Au milieu des vivants, Josée Bilodeau

Au milieu des vivants est un roman touchant, troublant parfois, au sujet d’un deuil difficile. La narratrice a perdu son amant. Elle fuit au Mexique pour retrouver, peut-être, un sens à la vie. Pour se retrouver dans tous les cas.
Le cinquième livre de Josée Bilodeau traite d’invisibilité. La maîtresse d’un homme mariée est invisible dans la vie et après sa mort. Elle est celle qui aime à s’en oublier. Elle est amour. On pourrait croire que c’est beaucoup, mais c’est si peu aux yeux des autres, du reste du monde. Presque rien, sinon un coup d’œil furtif, une impression de déjà-vu.
Après la mort de son amant, un homme marié dont la famille ignore tout de son existence à elle, la narratrice est submergée de douleur, un mal profond qu’elle ne peut, pourtant, que vivre seule afin d’éviter de faire sombrer encore plus de vies autour.
Une injustice presque. Elle vivait corps et âme un amour fou qu’on lui a enlevé sans crier gare.
Elle décide donc de partir un temps indéfini au Mexique, pays qui sait si bien vivre avec ses morts. Le choix n’est pas anodin. Elle y a des amis. Elle expérimente déjà avec les fantômes, le sien et, bientôt, ceux des autres.

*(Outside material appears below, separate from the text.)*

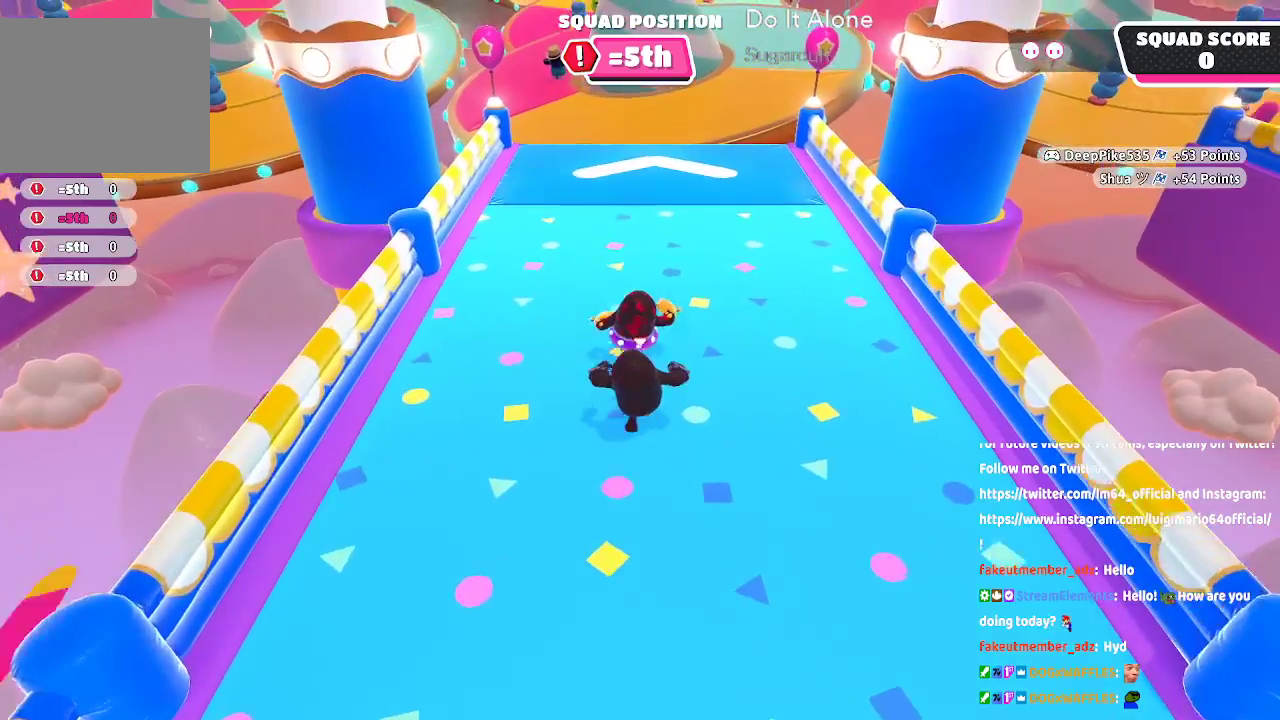
{"dt_ms": 500, "buttons": [], "left_stick": "up", "right_stick": "center", "button_events": []}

« Le temps s’étire, se contacte puis s’arrête. Je pénètre dans les salles du Musée d’anthropologie sans suivre d’ordre logique. Dans toutes les cultures qui ont bâti ce pays, l’imagerie de la mort se déploie en mille trésors: crânes recouverts de pierreries, masques colorés, costumes de cérémonie funèbre et parures; récits de limbes ou de revenants, vénération de la grande faucheuse, cultes chamaniques dans les églises coloniales de villages indigènes. La beauté et l’opulence écrivent un dialogue sans fin avec la mort.
Je cherche la partie de moi qui pourrait l’accepter, la vénérer ou même la moquer. Je ne trouve pas »
La narratrice entre dans une sorte de dialogue métaphysique avec l’homme qui lui manque jusqu’aux os. Elle écoute le nouveau pays aussi. La porte s’ouvre quelque peu. Elle attend la main tendue, la douceur, le partage. Et dans ce Mexique si festif, si vibrant, elle ressent pleinement l’absence de son amant, mais le perçoit, parfois, comme s’il vivait encore.
Des indices parsemés dans le récit nous font voir cette femme endolorie comme un spectre. Elle reprend son souffle, toutefois. Elle n’oubliera jamais le temps amoureux, mais, peut-être pourra-t-elle « revivre » le sublime connu avec son amant.
« Parfois, je ne sais plus ce qui est vrai, ni même si nous avons existé. »
Alors qu’elle reste ce fantôme aux yeux de tous, les pensées des vivants finissent par la rejoindre. Elle restera en contact avec son amant et ce sera de plus en plus une « presque » joie, la célébration de ce qui respire encore et souffle dans son cou.
Même si on la sent prête à rejoindre le défilé des âmes perdues, sa douleur fait place peu à peu à une timide renaissance, le fait d’être au monde malgré tout. À l’aide de chapitres et de phrases courtes, d’une prose élégante et sensible, Josée Bilodeau nous fait valser entre les vivants et les morts.
On referme le livre et on fixe l’œil qui nous fixe tout autant sur la couverture. Menaçant, au milieu de zébrures. Un regard fâché, même. Et si vivant.
Josée Bilodeau, Au milieu des vivants, Hamac, 142 pages.